For any fans familiar with Scorsese’s style, this story is common ground for him: he’s used to tackling our offhand capacity for evil, the inherent violence of relationships, the strain of serving two masters and it’s no less different here. But its UN-Hollywood-esque execution makes it stick out like a sore thumb in the best of ways.
Shifting the spotlight away from the actual Osage killings and strictly onto Mollie and Ernest’s toxic marriage was an indefinitely tricky line to tightrope across and balance out (and I can certainly understand why people would be upset about the film focusing on the latter rather than the former), but as a portrait to paint America’s revolting treatment of the indigenous and beyond, I always saw that as kind of the point. WHO tells the story matters just as much as the story BEING TOLD. The script is rich and ripe with texture and context with no filler in-between, placing great emphasis on claustrophobia and a type of gangsterism that America has continuously refused to confront while swerving away from another white-savior narrative. Having that tale be told through the lens of an elusive and tragic “love” story while having those frantic and moral ambitions constantly clash over who gets to tell their truth, their side of the story? Can’t think of a better way to center a moral dilemma around that.
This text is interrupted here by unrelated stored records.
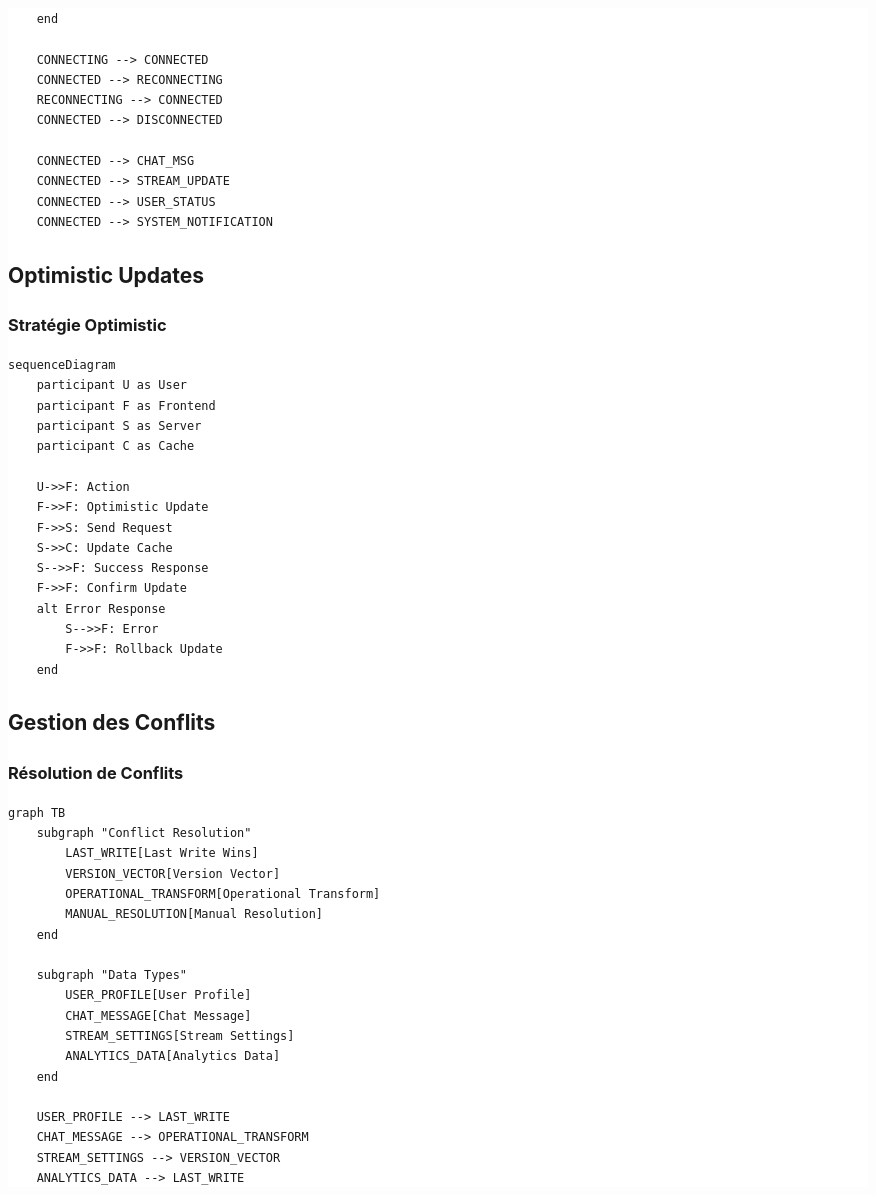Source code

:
 ```mermaid
    end
    
    CONNECTING --> CONNECTED
    CONNECTED --> RECONNECTING
    RECONNECTING --> CONNECTED
    CONNECTED --> DISCONNECTED
    
    CONNECTED --> CHAT_MSG
    CONNECTED --> STREAM_UPDATE
    CONNECTED --> USER_STATUS
    CONNECTED --> SYSTEM_NOTIFICATION
```

## Optimistic Updates

### Stratégie Optimistic

```mermaid
sequenceDiagram
    participant U as User
    participant F as Frontend
    participant S as Server
    participant C as Cache
    
    U->>F: Action
    F->>F: Optimistic Update
    F->>S: Send Request
    S->>C: Update Cache
    S-->>F: Success Response
    F->>F: Confirm Update
    alt Error Response
        S-->>F: Error
        F->>F: Rollback Update
    end
```

## Gestion des Conflits

### Résolution de Conflits

```mermaid
graph TB
    subgraph "Conflict Resolution"
        LAST_WRITE[Last Write Wins]
        VERSION_VECTOR[Version Vector]
        OPERATIONAL_TRANSFORM[Operational Transform]
        MANUAL_RESOLUTION[Manual Resolution]
    end
    
    subgraph "Data Types"
        USER_PROFILE[User Profile]
        CHAT_MESSAGE[Chat Message]
        STREAM_SETTINGS[Stream Settings]
        ANALYTICS_DATA[Analytics Data]
    end
    
    USER_PROFILE --> LAST_WRITE
    CHAT_MESSAGE --> OPERATIONAL_TRANSFORM
    STREAM_SETTINGS --> VERSION_VECTOR
    ANALYTICS_DATA --> LAST_WRITE
```
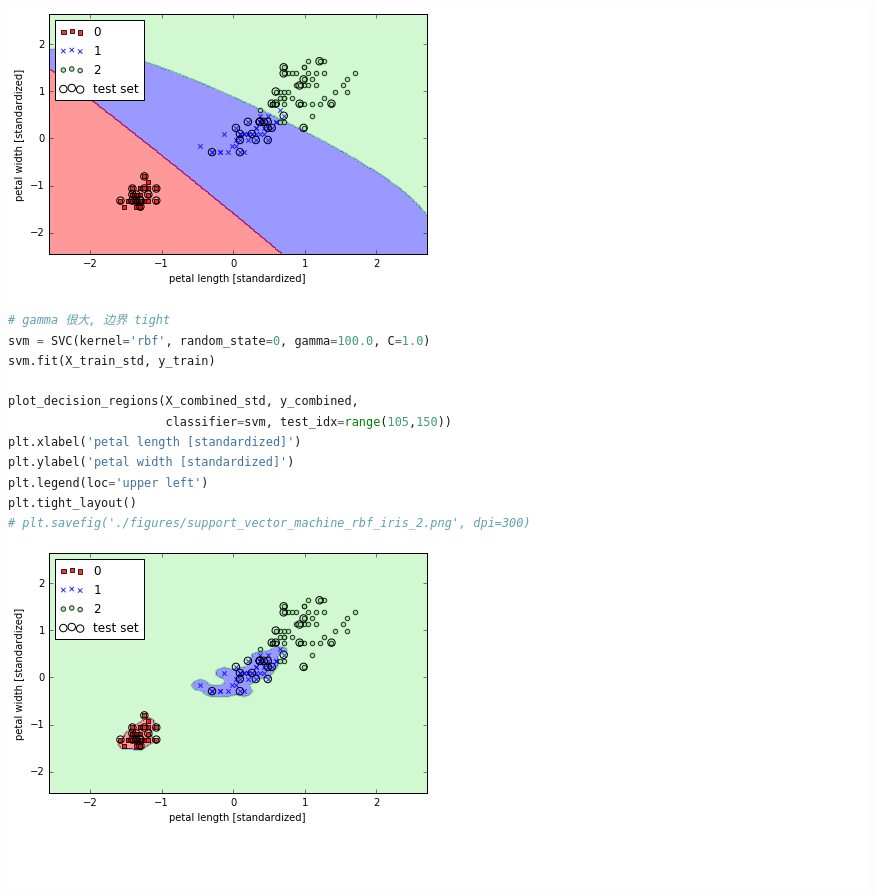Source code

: 
![png](output_110_0.png)



```python
# gamma 很大, 边界 tight
svm = SVC(kernel='rbf', random_state=0, gamma=100.0, C=1.0)
svm.fit(X_train_std, y_train)

plot_decision_regions(X_combined_std, y_combined,
                      classifier=svm, test_idx=range(105,150))
plt.xlabel('petal length [standardized]')
plt.ylabel('petal width [standardized]')
plt.legend(loc='upper left')
plt.tight_layout()
# plt.savefig('./figures/support_vector_machine_rbf_iris_2.png', dpi=300)
```


![png](output_111_0.png)


<br>
<br>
This is less a story about who did and didn’t do it, as it is about a culture of killing and a culture of complicity; the cancerous temptation of fear and greed that creates this sense of ongoing and EASYGOING genocide that can STILL be traced to the present day. At this point, Scorsese isn’t asking; he’s DEMANDING audiences to take a wider look at systematic racism, historical injustice and corruptive influence of power and money.
It ain’t nothing new so to speak and in a way, it still does dramatize the truth of these events to nobody’s liking but a less self-conscious and talented director wouldn’t be able to make a story this overdue this emphatic or sincere.
It’s personal in how plain-spoken it is, sorrowful in its scathing indictment of American greed, and wise in the voice it tells the story to us, understanding full well it’s not their story to tell. My first Scorsese film in theaters is one I’d consider a massive success.